Твирин давно не обманывался йорбовской непроницаемостью и комплимент распознал сразу. Впрочем, из генералов один лишь Стошев в открытую выступил против изменения высшей меры для солдат, остальные, быть может, и удивились, но существенных возражений не подобрали. Стошев же в очередной раз доказал, что он человек вовсе без камертона, опирающийся на самые рассудочные построения.
Нельзя казнить преступников обыкновенных и преступников-солдат одинаково, в этом нет уважения. Всё та же история, что и привела к расправе над некоторыми офицерскими чинами — начиная со злополучного полковника Шкёва, который отчего-то не мог взять в толк: Охрану Петерберга в сброд превращает не что-нибудь, а именно его собственный ор, зловоние нескончаемых оскорблений и прочие замашки дрессировщика.

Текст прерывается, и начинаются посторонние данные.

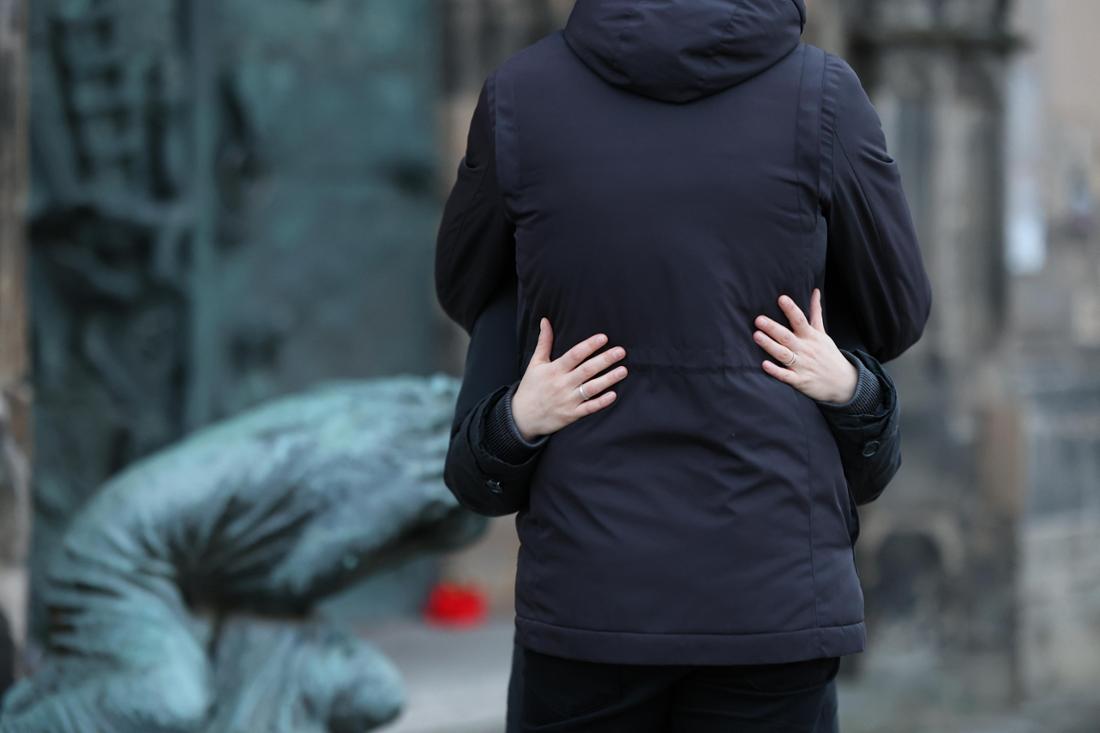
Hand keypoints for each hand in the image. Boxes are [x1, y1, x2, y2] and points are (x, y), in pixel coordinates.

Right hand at [511, 318, 627, 440]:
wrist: (522, 417)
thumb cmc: (530, 387)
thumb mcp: (535, 363)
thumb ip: (544, 342)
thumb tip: (545, 321)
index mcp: (554, 369)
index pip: (574, 355)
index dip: (589, 346)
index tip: (603, 338)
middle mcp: (562, 384)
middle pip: (587, 370)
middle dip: (605, 360)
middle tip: (621, 351)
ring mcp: (568, 400)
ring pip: (591, 388)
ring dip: (608, 379)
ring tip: (623, 370)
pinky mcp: (571, 415)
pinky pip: (589, 408)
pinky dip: (601, 402)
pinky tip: (613, 395)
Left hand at [753, 289, 857, 403]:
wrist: (843, 382)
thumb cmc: (828, 354)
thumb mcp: (823, 333)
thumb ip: (816, 313)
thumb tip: (815, 291)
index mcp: (811, 336)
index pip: (800, 320)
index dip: (791, 309)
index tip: (781, 298)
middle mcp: (805, 349)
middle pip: (787, 337)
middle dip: (773, 328)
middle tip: (759, 319)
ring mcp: (802, 365)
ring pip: (784, 355)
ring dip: (770, 346)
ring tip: (756, 336)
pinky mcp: (799, 381)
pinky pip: (786, 376)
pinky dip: (776, 371)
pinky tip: (764, 365)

Не стой между солдатами и генералами так много этих нечутких дрессировщиков, никакой Твирин бы не понадобился, не материализовался бы из смутных чаяний.
— С вас ответная любезность, — генерал Йорб всмотрелся в постепенно рассеивающуюся заоконную темень. — Я хотел бы перехватить генерала Скворцова, как проснётся, и кое-что ему втолковать, а вас попрошу сделать внушение молодчикам из Второй Охраны, приписанным к Южной части. Мне поступило донесение, будто кто-то из них слишком бойко перенимает наши традиции и уже наловчился резать ружья на продажу в Порт. Могу я на вас рассчитывать?